(Dataset excerpts)
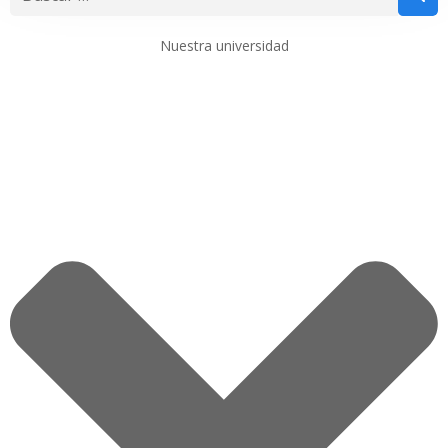
Nuestra universidad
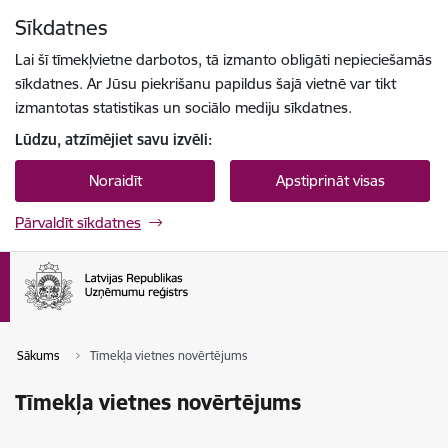
Pāriet uz lapas saturu
Sīkdatnes
Spied
lai meklētu
Enter
Lai šī tīmekļvietne darbotos, tā izmanto obligāti nepieciešamās
sīkdatnes. Ar Jūsu piekrišanu papildus šajā vietnē var tikt
izmantotas statistikas un sociālo mediju sīkdatnes.
Lūdzu, atzīmējiet savu izvēli:
Noraidīt
Apstiprināt visas
Pārvaldīt sīkdatnes
Sākums
Tīmekļa vietnes novērtējums
Tīmekļa vietnes novērtējums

→ PROBLEM DETAILS:
Transcribe nothing except the lines from the one with "izmantotas statistikas un" through the end of the data above, each exactly as it appears.

→ RESULT OF THE TASK:
izmantotas statistikas un sociālo mediju sīkdatnes.
Lūdzu, atzīmējiet savu izvēli:
Noraidīt
Apstiprināt visas
Pārvaldīt sīkdatnes
Sākums
Tīmekļa vietnes novērtējums
Tīmekļa vietnes novērtējums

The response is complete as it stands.